■ EXERCISE DESCRIPTION:
Please retype all of the entries that follow, leaving the images out.

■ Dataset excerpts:

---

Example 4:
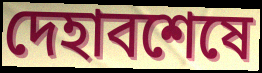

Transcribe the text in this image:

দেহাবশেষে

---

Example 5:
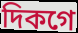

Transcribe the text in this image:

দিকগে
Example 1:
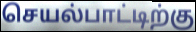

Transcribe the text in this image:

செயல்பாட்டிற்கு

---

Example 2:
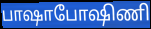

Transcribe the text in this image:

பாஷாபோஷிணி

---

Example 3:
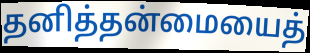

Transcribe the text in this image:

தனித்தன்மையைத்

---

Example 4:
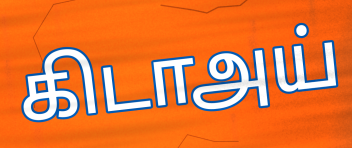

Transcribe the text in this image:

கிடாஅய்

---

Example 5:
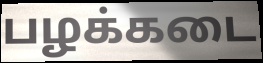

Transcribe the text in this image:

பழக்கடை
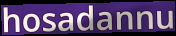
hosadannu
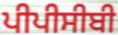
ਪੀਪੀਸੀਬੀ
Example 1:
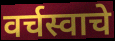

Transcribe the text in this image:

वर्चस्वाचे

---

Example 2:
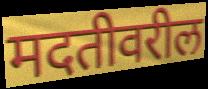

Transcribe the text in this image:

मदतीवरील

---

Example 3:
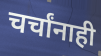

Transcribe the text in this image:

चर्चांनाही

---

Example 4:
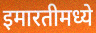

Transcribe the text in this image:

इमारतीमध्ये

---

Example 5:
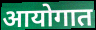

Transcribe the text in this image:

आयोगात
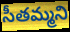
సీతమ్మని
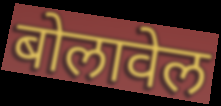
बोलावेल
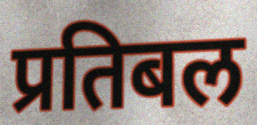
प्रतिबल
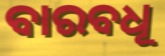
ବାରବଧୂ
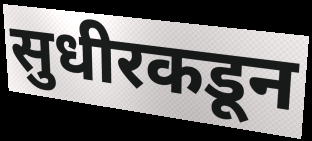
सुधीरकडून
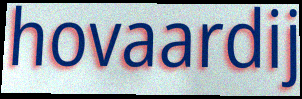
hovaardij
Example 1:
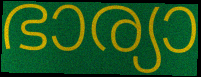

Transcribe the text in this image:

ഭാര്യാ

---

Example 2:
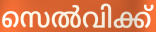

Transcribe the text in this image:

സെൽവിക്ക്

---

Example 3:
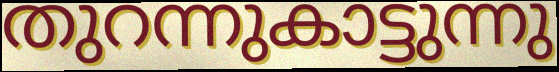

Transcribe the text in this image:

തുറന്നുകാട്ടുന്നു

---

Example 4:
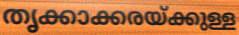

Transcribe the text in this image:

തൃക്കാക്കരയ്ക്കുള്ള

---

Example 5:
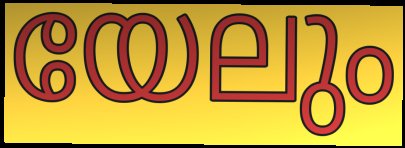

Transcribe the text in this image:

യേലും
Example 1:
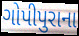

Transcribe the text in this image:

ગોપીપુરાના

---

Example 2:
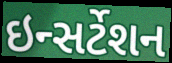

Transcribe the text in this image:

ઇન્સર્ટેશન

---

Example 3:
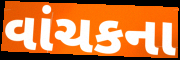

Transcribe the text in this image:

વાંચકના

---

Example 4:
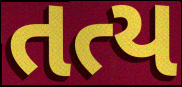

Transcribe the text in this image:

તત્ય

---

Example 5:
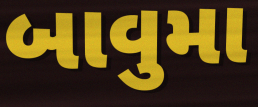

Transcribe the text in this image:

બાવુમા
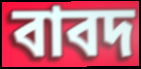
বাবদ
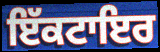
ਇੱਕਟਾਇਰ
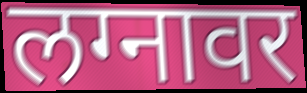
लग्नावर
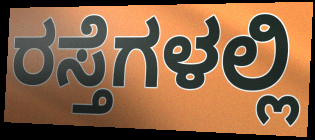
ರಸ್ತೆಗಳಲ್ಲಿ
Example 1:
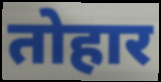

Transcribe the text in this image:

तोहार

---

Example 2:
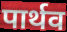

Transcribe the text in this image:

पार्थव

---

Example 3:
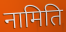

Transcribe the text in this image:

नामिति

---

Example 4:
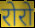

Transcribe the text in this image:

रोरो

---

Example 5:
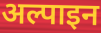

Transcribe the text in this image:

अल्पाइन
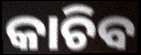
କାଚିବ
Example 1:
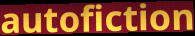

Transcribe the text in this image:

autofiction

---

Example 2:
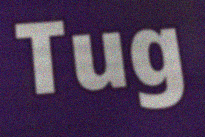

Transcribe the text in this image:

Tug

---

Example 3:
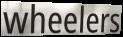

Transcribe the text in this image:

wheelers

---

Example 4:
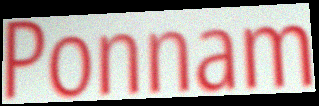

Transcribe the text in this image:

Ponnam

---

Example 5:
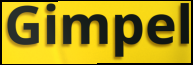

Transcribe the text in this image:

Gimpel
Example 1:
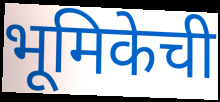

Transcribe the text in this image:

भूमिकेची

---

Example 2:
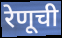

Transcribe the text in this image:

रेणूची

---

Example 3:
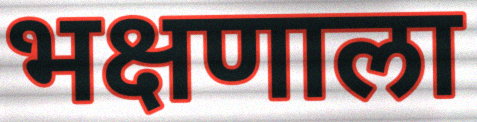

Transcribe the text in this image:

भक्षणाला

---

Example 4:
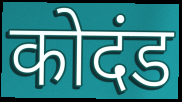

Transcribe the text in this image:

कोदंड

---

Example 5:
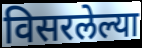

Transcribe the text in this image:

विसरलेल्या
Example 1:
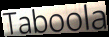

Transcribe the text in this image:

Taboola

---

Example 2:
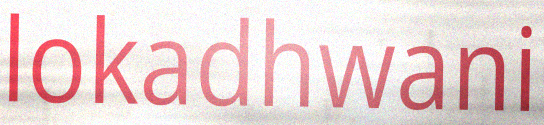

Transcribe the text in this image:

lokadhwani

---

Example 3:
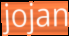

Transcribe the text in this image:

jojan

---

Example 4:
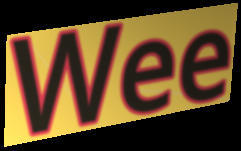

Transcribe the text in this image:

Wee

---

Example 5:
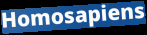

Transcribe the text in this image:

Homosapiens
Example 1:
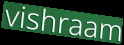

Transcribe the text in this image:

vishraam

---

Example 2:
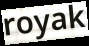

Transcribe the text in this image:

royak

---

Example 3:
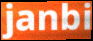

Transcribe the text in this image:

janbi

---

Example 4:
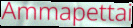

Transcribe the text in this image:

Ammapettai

■ EXERCISE RESPONSE:
---

Example 4:

Transcribe the text in this image:

দেহাবশেষে

---

Example 5:

Transcribe the text in this image:

দিকগে
Example 1:

Transcribe the text in this image:

செயல்பாட்டிற்கு

---

Example 2:

Transcribe the text in this image:

பாஷாபோஷிணி

---

Example 3:

Transcribe the text in this image:

தனித்தன்மையைத்

---

Example 4:

Transcribe the text in this image:

கிடாஅய்

---

Example 5:

Transcribe the text in this image:

பழக்கடை
hosadannu
ਪੀਪੀਸੀਬੀ
Example 1:

Transcribe the text in this image:

वर्चस्वाचे

---

Example 2:

Transcribe the text in this image:

मदतीवरील

---

Example 3:

Transcribe the text in this image:

चर्चांनाही

---

Example 4:

Transcribe the text in this image:

इमारतीमध्ये

---

Example 5:

Transcribe the text in this image:

आयोगात
సీతమ్మని
बोलावेल
प्रतिबल
ବାରବଧୂ
सुधीरकडून
hovaardij
Example 1:

Transcribe the text in this image:

ഭാര്യാ

---

Example 2:

Transcribe the text in this image:

സെൽവിക്ക്

---

Example 3:

Transcribe the text in this image:

തുറന്നുകാട്ടുന്നു

---

Example 4:

Transcribe the text in this image:

തൃക്കാക്കരയ്ക്കുള്ള

---

Example 5:

Transcribe the text in this image:

യേലും
Example 1:

Transcribe the text in this image:

ગોપીપુરાના

---

Example 2:

Transcribe the text in this image:

ઇન્સર્ટેશન

---

Example 3:

Transcribe the text in this image:

વાંચકના

---

Example 4:

Transcribe the text in this image:

તત્ય

---

Example 5:

Transcribe the text in this image:

બાવુમા
বাবদ
ਇੱਕਟਾਇਰ
लग्नावर
ರಸ್ತೆಗಳಲ್ಲಿ
Example 1:

Transcribe the text in this image:

तोहार

---

Example 2:

Transcribe the text in this image:

पार्थव

---

Example 3:

Transcribe the text in this image:

नामिति

---

Example 4:

Transcribe the text in this image:

रोरो

---

Example 5:

Transcribe the text in this image:

अल्पाइन
କାଚିବ
Example 1:

Transcribe the text in this image:

autofiction

---

Example 2:

Transcribe the text in this image:

Tug

---

Example 3:

Transcribe the text in this image:

wheelers

---

Example 4:

Transcribe the text in this image:

Ponnam

---

Example 5:

Transcribe the text in this image:

Gimpel
Example 1:

Transcribe the text in this image:

भूमिकेची

---

Example 2:

Transcribe the text in this image:

रेणूची

---

Example 3:

Transcribe the text in this image:

भक्षणाला

---

Example 4:

Transcribe the text in this image:

कोदंड

---

Example 5:

Transcribe the text in this image:

विसरलेल्या
Example 1:

Transcribe the text in this image:

Taboola

---

Example 2:

Transcribe the text in this image:

lokadhwani

---

Example 3:

Transcribe the text in this image:

jojan

---

Example 4:

Transcribe the text in this image:

Wee

---

Example 5:

Transcribe the text in this image:

Homosapiens
Example 1:

Transcribe the text in this image:

vishraam

---

Example 2:

Transcribe the text in this image:

royak

---

Example 3:

Transcribe the text in this image:

janbi

---

Example 4:

Transcribe the text in this image:

Ammapettai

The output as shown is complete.